El Narco: Inside Mexico’s Criminal Insurgency

Image of El Narco: Inside Mexico's Criminal Insurgency
Author(s): 
Release Date: 
October 25, 2011
Publisher/Imprint: 
Bloomsbury Press
Pages: 
310
Reviewed by: 

“El Narco is a seminal text . . . For those looking for a good read from an unaltered man, plow into this one while you are under this influence of your legal beverage of choice. A toast to Ioan Grillo and his spellbinding El Narco.”

Warning: Absorbing the pages of this thriller may feel like you have digested a “Rolando” (the heroine crack sandwich from page 101), while the real life depictions of horror may cause queasiness and contribute to addiction.

Ioan Grillo has created a masterwork of who’s who in the drug war in North America. Brimming with detail, El Narco demands a thoughtful read, with periods of rest from the brutality of the illegal drug industry’s casualties. This book is a must read for anyone in law enforcement, public policy administration, and politics.

Mr. Grillo’s assertion that politicians are at a loss for words to even describe the south-of-the-border conflict exploding in Juarez, Mexico City, and Tijuana is aptly depicted with the Wiki leak by Secretary of State Hilary Clinton who said that Mexico has an insurgency akin to Colombia’s. This is underscored by Mr. Grillo’s quote of a Pentagon analyst’s warning that “Mexico is in danger of a Yugoslavia-style rapid collapse.” One of the distinguishing characteristics of the Mexican drug war is the gangland slaying of 2,200 public officials as of this publication.

There is so much action packed into this book, the hard copy is recommended so you can highlight, underline, and make notations for future reference over and over and over again.

El Narco is a seminal text on the complex relationship between the United States DEA, federal government, U.S. military, elected officials, and their counterparts in Mexico. When peeling back page after page of this spellbinder you will find elected officials duct taped and blind folded or serving as puppets to various terrorist drug regimes.
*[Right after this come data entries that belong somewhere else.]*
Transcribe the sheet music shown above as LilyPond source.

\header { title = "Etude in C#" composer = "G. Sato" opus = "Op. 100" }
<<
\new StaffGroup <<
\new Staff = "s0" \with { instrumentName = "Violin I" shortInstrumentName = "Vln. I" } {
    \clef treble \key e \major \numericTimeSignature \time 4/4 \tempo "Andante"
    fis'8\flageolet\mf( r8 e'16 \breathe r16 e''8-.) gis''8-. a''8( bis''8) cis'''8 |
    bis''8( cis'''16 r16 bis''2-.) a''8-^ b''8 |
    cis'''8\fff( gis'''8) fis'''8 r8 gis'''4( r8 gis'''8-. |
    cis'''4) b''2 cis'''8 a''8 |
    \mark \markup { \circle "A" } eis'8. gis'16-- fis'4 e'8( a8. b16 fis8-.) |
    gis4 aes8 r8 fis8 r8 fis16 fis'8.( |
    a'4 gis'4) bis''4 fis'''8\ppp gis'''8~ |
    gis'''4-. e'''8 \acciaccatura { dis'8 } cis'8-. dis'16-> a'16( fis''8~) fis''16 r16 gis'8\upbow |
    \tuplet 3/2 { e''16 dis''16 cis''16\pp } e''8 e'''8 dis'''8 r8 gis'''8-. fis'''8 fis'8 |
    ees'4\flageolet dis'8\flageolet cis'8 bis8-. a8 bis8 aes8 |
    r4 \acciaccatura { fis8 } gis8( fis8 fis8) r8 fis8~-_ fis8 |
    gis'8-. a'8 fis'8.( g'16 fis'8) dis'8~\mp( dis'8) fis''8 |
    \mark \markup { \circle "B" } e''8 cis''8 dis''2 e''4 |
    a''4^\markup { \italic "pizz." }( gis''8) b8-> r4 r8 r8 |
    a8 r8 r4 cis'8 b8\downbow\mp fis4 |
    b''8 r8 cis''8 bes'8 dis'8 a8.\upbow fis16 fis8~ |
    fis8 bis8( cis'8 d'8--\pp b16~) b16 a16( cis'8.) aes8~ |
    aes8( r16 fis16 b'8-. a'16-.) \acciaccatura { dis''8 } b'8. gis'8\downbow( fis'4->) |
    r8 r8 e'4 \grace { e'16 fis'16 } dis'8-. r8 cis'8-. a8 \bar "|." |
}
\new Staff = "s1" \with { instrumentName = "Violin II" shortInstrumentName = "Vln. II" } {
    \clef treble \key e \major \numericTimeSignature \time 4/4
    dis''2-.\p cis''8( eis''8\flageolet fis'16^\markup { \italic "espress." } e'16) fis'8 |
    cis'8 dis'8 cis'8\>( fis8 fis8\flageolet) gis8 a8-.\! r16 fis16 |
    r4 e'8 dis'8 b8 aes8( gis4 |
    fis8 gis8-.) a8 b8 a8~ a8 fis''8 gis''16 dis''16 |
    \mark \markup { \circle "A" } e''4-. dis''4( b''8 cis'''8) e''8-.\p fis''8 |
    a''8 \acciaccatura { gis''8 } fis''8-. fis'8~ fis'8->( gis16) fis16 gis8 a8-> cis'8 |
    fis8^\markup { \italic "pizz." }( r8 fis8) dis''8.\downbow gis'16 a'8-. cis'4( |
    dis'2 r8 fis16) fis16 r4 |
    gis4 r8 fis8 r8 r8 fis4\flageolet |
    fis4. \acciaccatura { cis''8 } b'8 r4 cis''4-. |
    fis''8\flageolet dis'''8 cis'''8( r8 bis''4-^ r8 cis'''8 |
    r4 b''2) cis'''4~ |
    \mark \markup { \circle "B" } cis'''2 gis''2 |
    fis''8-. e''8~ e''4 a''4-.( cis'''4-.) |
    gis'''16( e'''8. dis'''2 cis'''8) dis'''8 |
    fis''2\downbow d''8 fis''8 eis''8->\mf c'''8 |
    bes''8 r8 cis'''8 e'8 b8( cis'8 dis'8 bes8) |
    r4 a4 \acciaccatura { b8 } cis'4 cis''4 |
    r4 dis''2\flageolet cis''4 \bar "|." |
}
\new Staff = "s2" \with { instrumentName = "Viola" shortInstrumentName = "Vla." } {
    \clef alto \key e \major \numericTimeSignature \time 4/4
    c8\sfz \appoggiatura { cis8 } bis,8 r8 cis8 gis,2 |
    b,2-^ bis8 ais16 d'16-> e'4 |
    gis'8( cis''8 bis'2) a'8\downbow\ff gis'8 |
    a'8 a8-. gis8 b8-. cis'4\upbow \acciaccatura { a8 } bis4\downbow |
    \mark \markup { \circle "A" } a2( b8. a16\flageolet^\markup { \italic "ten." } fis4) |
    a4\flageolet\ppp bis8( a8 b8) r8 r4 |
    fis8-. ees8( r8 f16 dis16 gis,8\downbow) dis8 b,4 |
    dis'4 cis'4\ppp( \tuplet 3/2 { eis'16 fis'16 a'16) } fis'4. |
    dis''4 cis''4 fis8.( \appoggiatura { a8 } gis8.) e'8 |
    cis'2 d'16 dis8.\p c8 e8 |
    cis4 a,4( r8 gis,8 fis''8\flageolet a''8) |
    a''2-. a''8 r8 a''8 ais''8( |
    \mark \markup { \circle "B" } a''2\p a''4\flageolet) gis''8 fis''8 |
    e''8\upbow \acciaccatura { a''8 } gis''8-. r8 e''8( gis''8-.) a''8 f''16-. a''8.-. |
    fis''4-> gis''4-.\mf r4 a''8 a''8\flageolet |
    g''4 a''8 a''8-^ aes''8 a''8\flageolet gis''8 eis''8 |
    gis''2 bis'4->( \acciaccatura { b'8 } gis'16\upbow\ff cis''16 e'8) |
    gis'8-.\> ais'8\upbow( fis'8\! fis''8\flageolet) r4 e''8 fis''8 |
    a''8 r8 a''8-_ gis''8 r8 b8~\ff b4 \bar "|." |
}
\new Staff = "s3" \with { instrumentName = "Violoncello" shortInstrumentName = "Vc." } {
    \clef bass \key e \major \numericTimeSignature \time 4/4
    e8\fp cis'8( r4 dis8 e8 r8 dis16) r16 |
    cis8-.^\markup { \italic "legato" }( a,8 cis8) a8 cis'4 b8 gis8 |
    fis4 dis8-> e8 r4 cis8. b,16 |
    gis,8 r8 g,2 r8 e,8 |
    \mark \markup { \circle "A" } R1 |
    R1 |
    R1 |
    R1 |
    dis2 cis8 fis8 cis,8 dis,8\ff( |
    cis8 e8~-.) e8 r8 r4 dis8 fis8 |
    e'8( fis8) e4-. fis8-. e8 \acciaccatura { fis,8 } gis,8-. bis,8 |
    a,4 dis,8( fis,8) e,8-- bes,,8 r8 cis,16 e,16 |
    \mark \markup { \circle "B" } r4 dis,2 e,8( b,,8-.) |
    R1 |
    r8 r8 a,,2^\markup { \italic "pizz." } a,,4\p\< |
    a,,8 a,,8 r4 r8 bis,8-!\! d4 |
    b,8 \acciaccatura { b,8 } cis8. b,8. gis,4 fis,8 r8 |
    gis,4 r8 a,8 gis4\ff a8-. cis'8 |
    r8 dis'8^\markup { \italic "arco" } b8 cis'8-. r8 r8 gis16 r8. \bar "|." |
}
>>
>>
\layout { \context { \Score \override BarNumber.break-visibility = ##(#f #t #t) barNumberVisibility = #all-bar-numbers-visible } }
Fearless Mexican officials are murdered or missing with impunity, to say nothing of the slaughter of innocents in the turf war for control of the drug trafficking lanes.

For the local neighborhood toughs, try tattooing Blancornelas on your cojones for your courage stamp, as this famous reporter took four slugs, and lived to make this proclamation, “El Narco used to be in certain states. But now it has grown across the whole of the Mexican Republic. Soon El Narco will knock on the door of the presidential palace. It will knock on the door of the attorney general’s office and this will present a great danger.”

Mr. Grillo is not without humor, as exhibited in this quote about how the Colombians lost the drug trade to Mexico, “The Colombians never quite got it; they always played checkers and never really played chess. They never really thought two steps ahead.”

To his credit, Ioan Grillo doesn’t just focus on the prurient aspects of drug trafficking, but manages also to illuminate some potential cures for the disease of illegal drug cartels, citing some successful international remedies.

The policy implications for restoring civilian safety in our hemisphere impact drug enforcement spending at the federal, state, and county level, because it isn’t just the guilty that are purged in this war.

Public health implications include the reduction of HIV infections and Hepatitis, as demonstrated by Holland and Portugal, through legalizing, taxing, and controlling drugs by their governments.

At the moment, 13 states have decriminalized the possession of personal amounts of marijuana. Mexico has decriminalized the personal use of almost all narcotics, which allows the police to focus on the cartels and not their customers. Governments across the United States are straining with their fiscal budgets and decriminalizing small drug use has freed space in the prison system for the real criminals that are a threat to society.

One of my favorite moments in Mr. Grillo’s opus on the drug war in North America is his criticism of The Rand Corporation’s rather lose calculations on the size of the American and California marijuana market.

Good for Mr. Grillo—clearly his cojones are intact. For those of looking for a good read from an unaltered man, plow into this one while you are under this influence of your legal beverage of choice.

A toast to Ioan Grillo and his spellbinding El Narco.